Nessa mesma linha de pensamento, Thich Nhat Hanh menciona a importância do ser humano compreender sua ligação com o mundo não-humano. Todos os seres vivos são compostos por elementos não-vivos, chamados de inanimados, como o ar, a água e os minerais. O ser humano é composto e depende desses elementos inanimados e de elementos não-humanos, como florestas, rios e montanhas. Essa percepção permite uma quebra na separação entre o que possui vida e o que não é vivo e aguça a importância de se respeitar todos os elementos encontrados no planeta. Hanh denomina esse princípio de interdependência entre todos os seres e elementos da natureza como ‘interser’, pois existem elos entre tudo, mesmo que sejam sutis e não facilmente percebidos.
A visão holística tem sintonia com outros pensadores que já vinham preconizando a interação da vida, como Leonardo Boff, por exemplo, que enfatiza a importância do cuidar, do planeta, da natureza e da vida em geral.
Há ainda a Teoria de Gaia proposta por James Lovelock.
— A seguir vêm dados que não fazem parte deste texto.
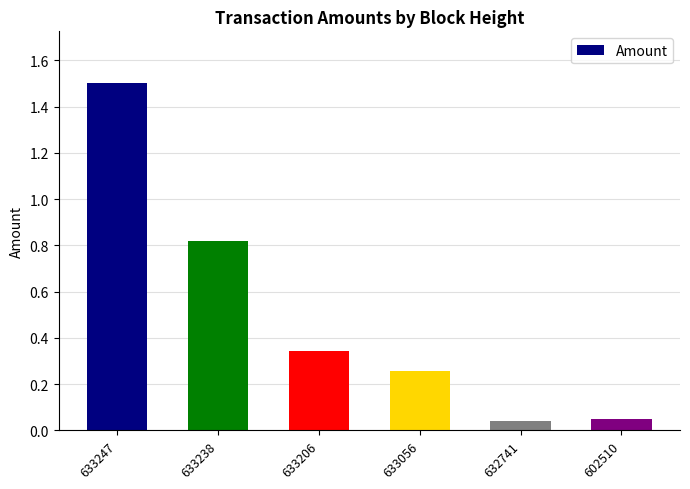

Between 633247 and 632741, which is larger?

633247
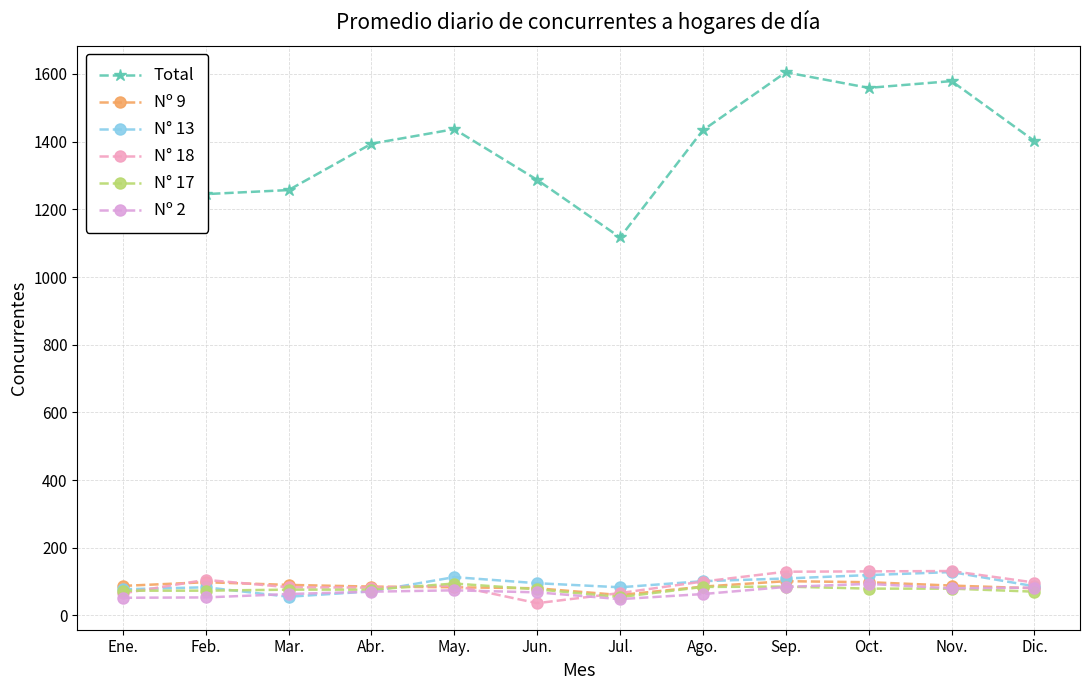

True or false: Nº 2 has more than 0 interior local peaks.

True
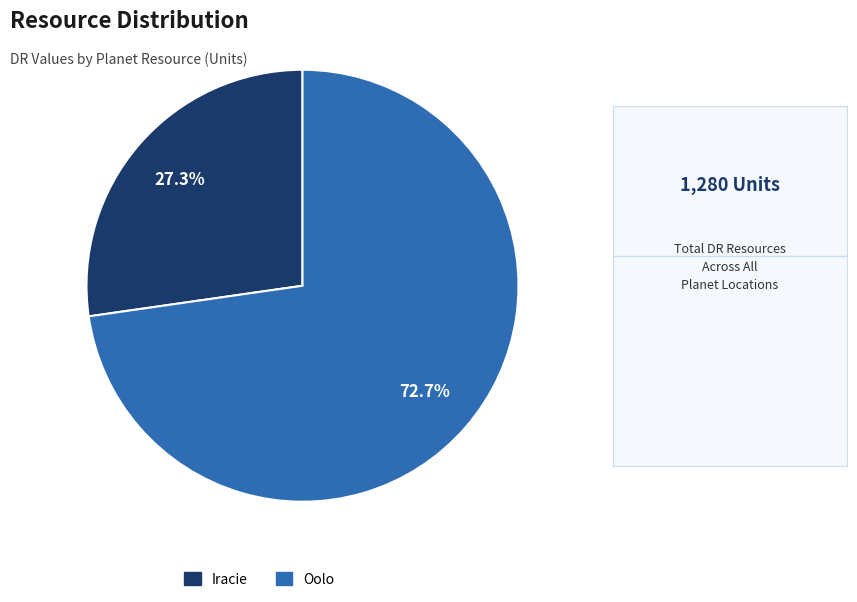

Rank the categories by value from lowest to highest.

Iracie, Oolo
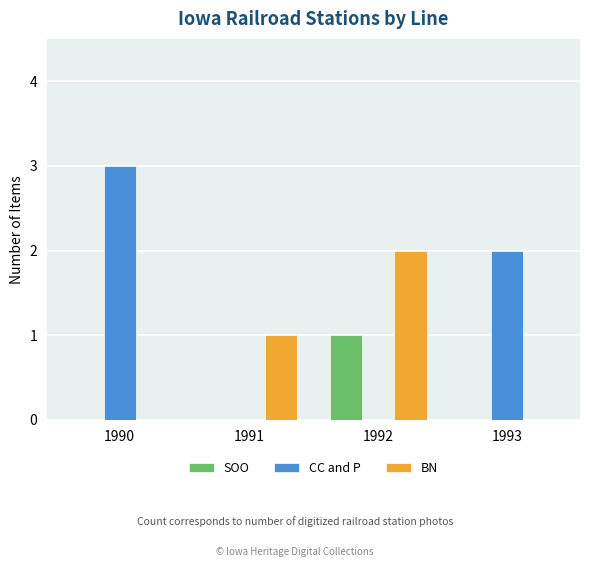

Which series changed the most between 1991 and 1993?

CC and P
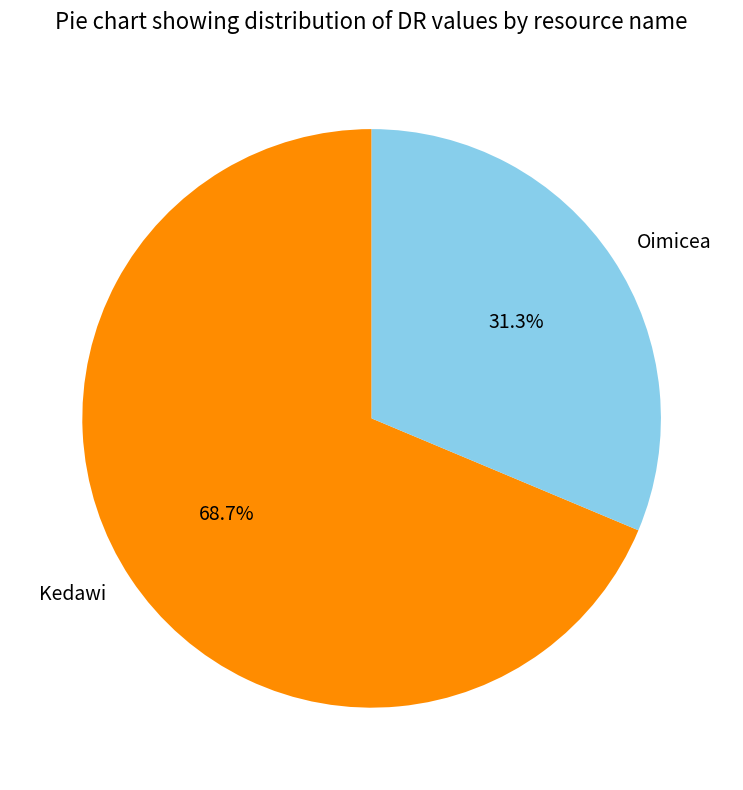

How many segments does this pie chart have?

2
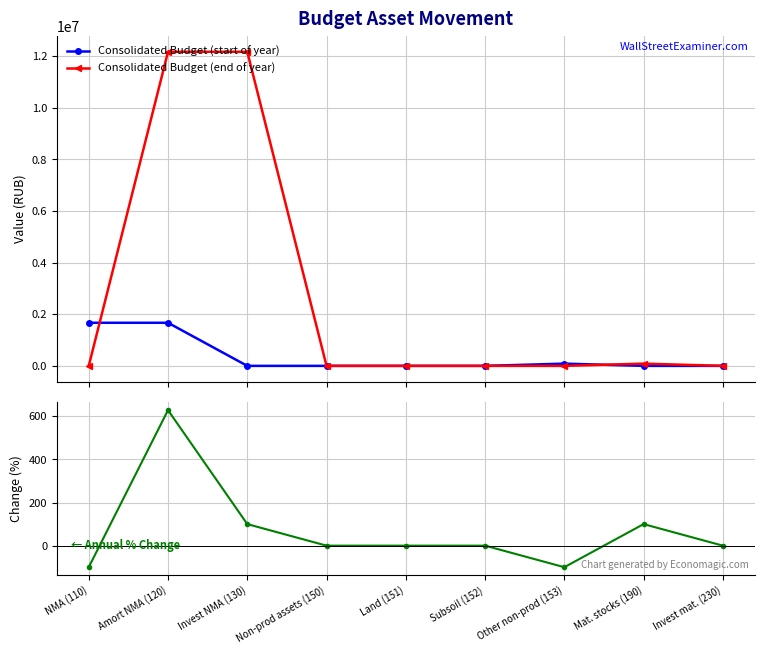

How many lines are shown in the chart?

3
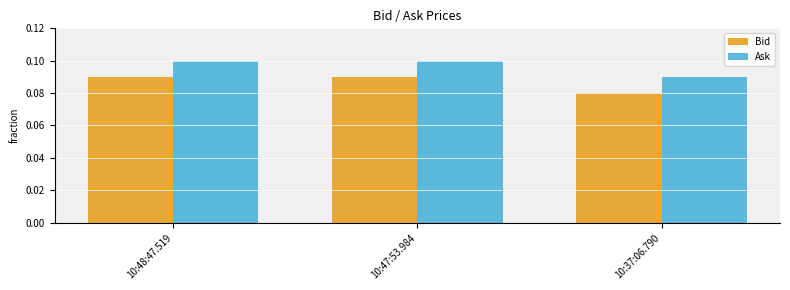

What is the sum of all Bid values?

0.3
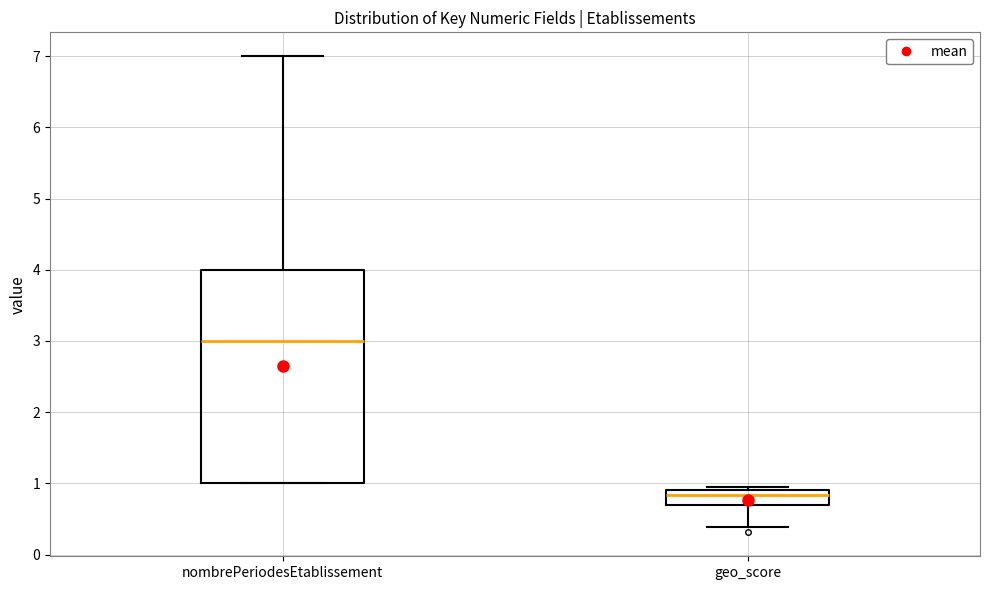

Which box's median line is the highest?

nombrePeriodesEtablissement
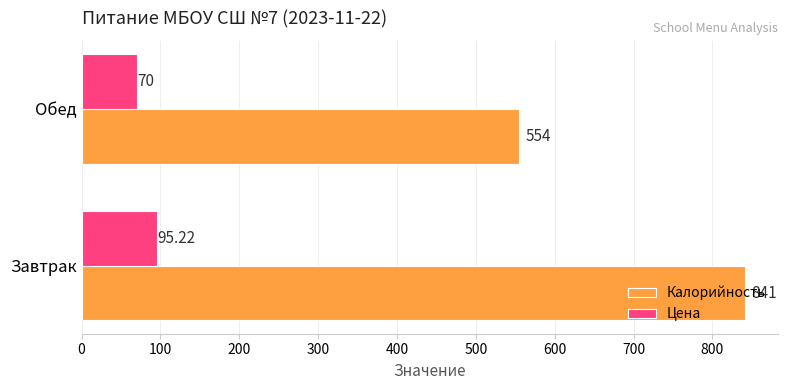

Count the number of categories in the chart.

2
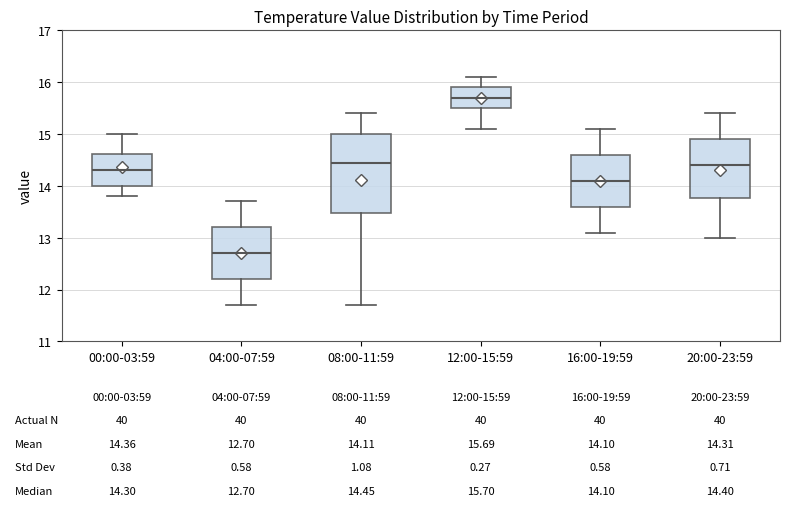

Which box is the tallest, from its lower edge to its upper edge?

08:00-11:59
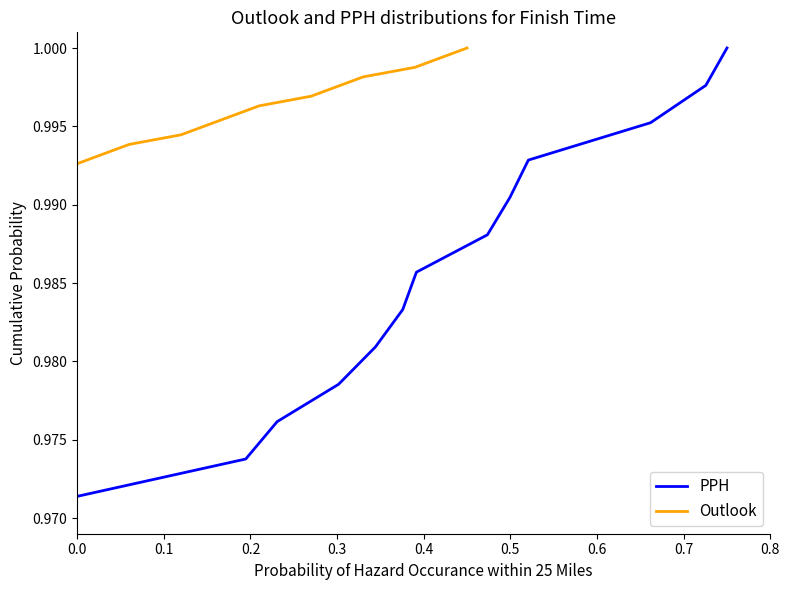

True or false: Outlook and PPH intersect in this chart.

False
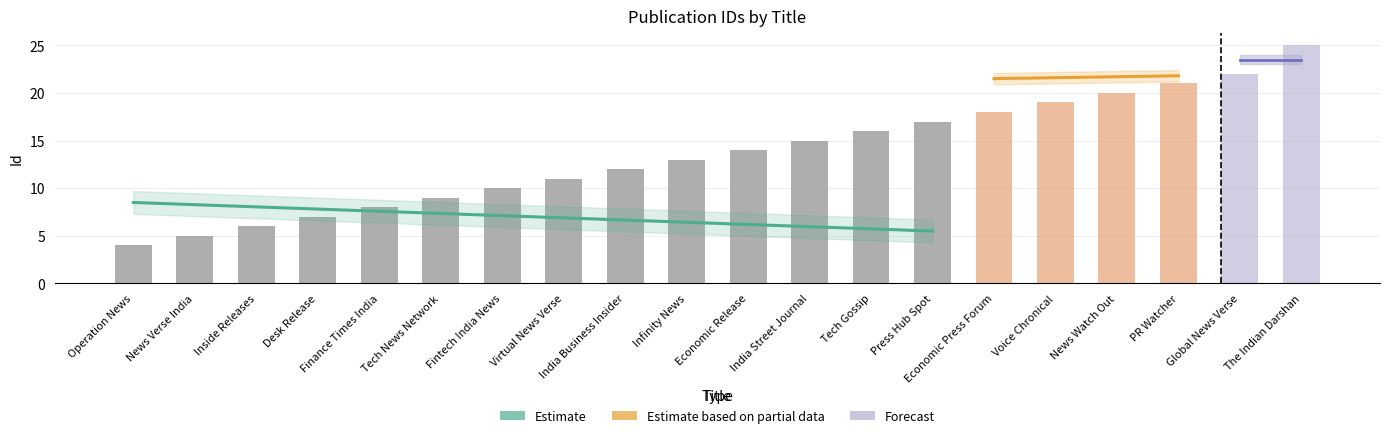

Count the number of values greater than 14.

9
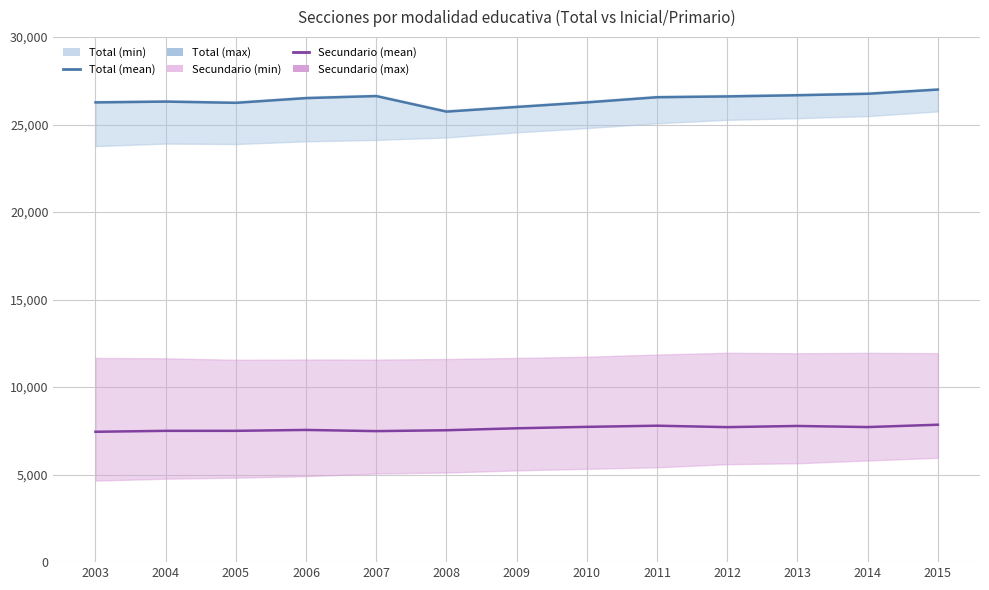

What is the value of the Inicial (mean) point at the 11th from the left?

7781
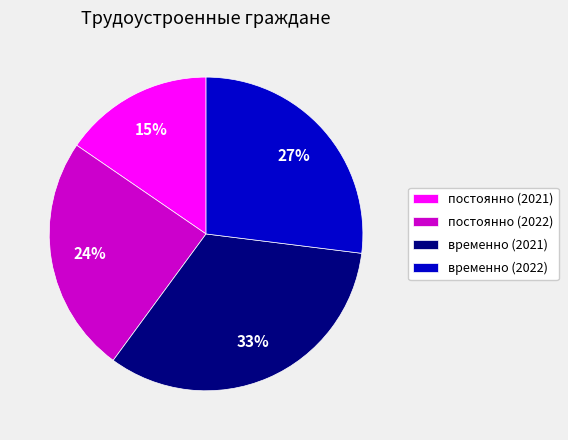

The временно (2021) slice represents 27% of the pie. True or false?

False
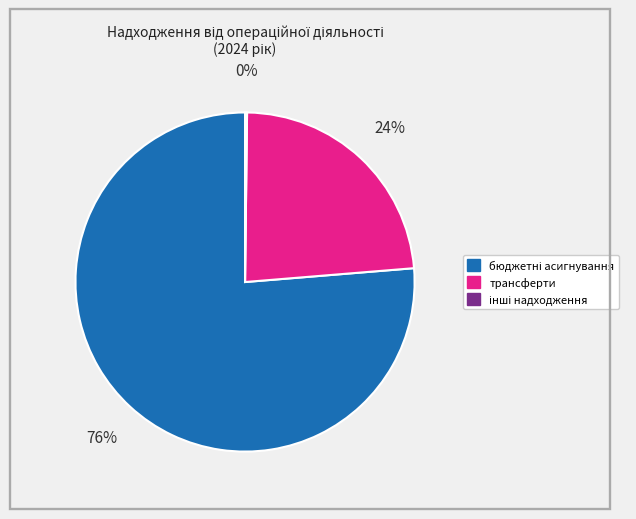

To the nearest percent, what portion does трансферти represent?

24%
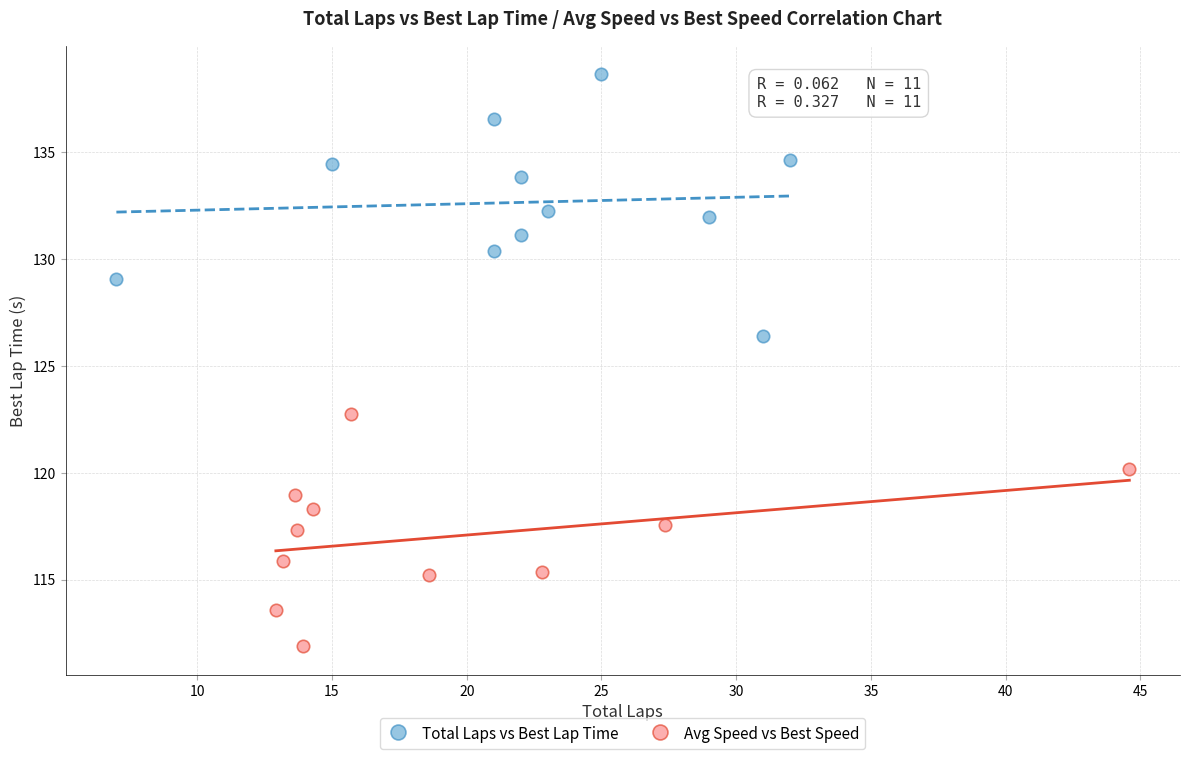

Which series contains the highest Y value?

Total Laps vs Best Lap Time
Mesmo tendo sido criticado no mundo científico na época em que a concebeu, sua teoria foi um marco, pois compreende o planeta como um ser vivo onde seus elementos estão conectados e precisam estar sadios para que o todo funcione e se manifeste plenamente. Esta compreensão pode despertar um estímulo ao respeito e ao senso de reverência que despertem entusiasmo e empenho em se assumir novas responsabilidades. A educação ambiental torna-se chave nesse processo, ao chamar a atenção para a importância de cada um contribuir para um mundo mais ético e para sua responsabilidade de se engajar em processos que visam um bem maior, onde o respeito pela vida é a maior prioridade, como defende William Stapp.
Já Carlos Brandão, no livro Em Campo Aberto, poeticamente define a educação ambiental como:
“(…) um preparo profético de uma imensa abertura de nossas possibilidades de comunicação com a vida e os seres humanos. É um exercício antecipado de partilha, portanto, do desejo de ampliar até dimensões infinitas a vocação de convivência generosa, fraterna, entre os homens e entre os homens e todos os seres da vida.”
A inclusão das questões ambientais como fundamento de uma educação para a cidadania condiz com a noção de a educação ser abrangente o suficiente para dispensar o adjetivo ‘ambiental’. No entanto, a educação ambiental tem sido a área que vem incorporando sistemas de aprendizado que utilizam reflexões críticas e decisões participativas, de modo a dar às pessoas e aos grupos sociais maiores chances de escolherem seus destinos de uma maneira consciente. Nos processos de formulação e gestão de políticas públicas, a participação pode ser a chave para aumentar as chances de indivíduos exercerem seu papel de cidadãos.